MATERIAL PROVIDED START

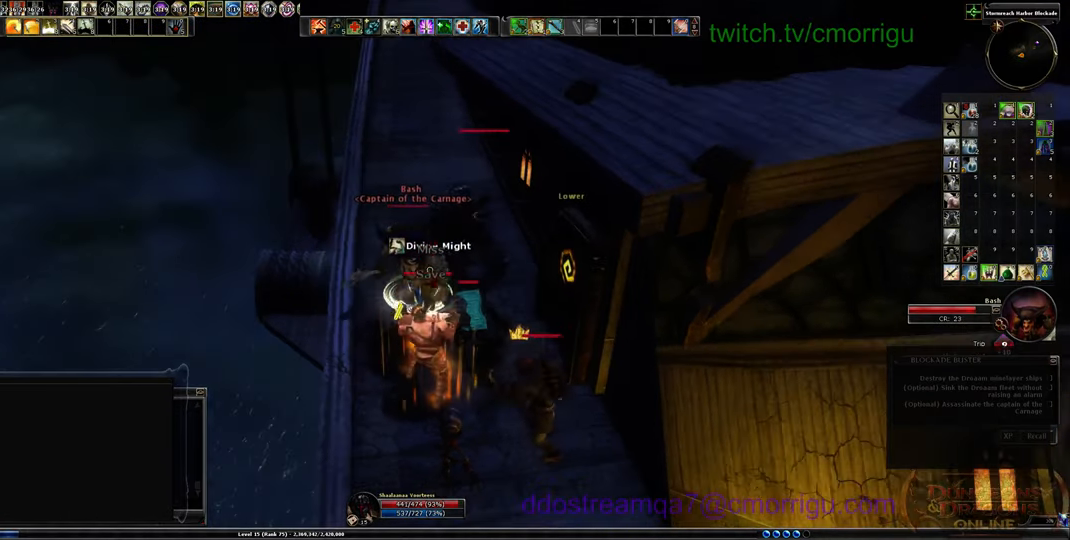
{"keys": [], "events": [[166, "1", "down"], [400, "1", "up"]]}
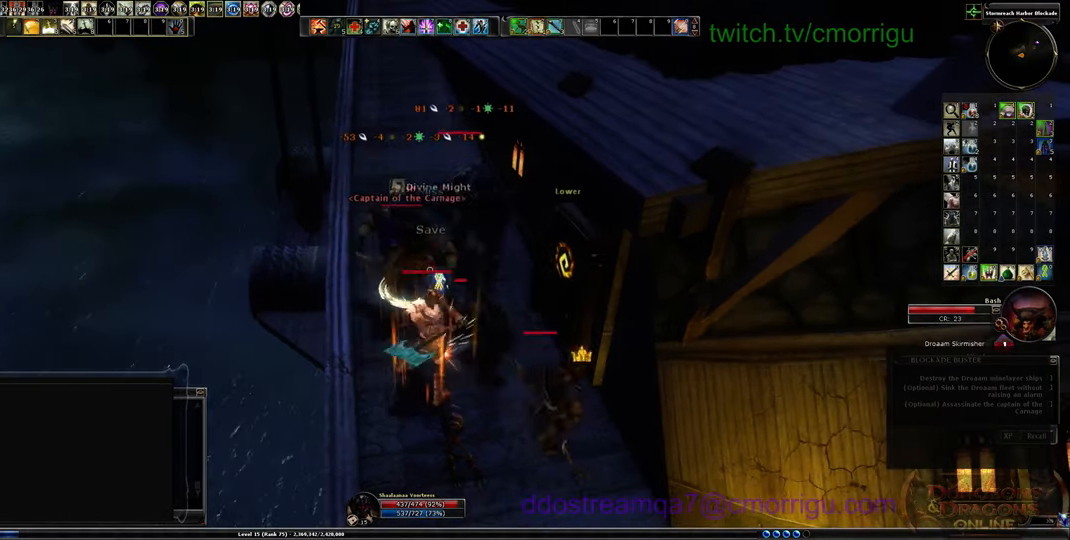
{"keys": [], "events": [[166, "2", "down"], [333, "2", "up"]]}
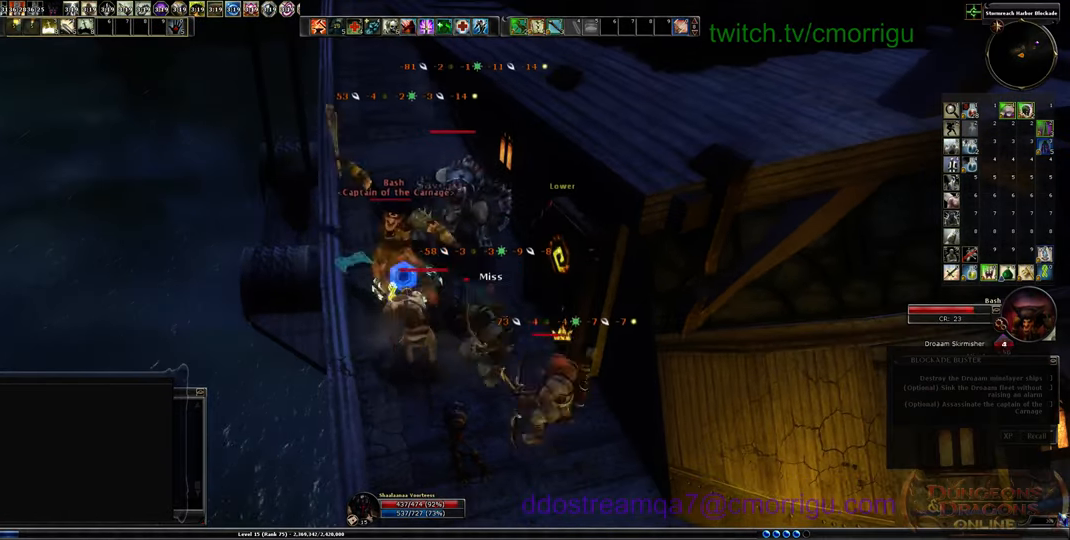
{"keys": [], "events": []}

MATERIAL PROVIDED END

Each line above where the word "down" occurs should be returned in full.

EXPECTED OUTPUT →
{"keys": [], "events": [[166, "1", "down"], [400, "1", "up"]]}
{"keys": [], "events": [[166, "2", "down"], [333, "2", "up"]]}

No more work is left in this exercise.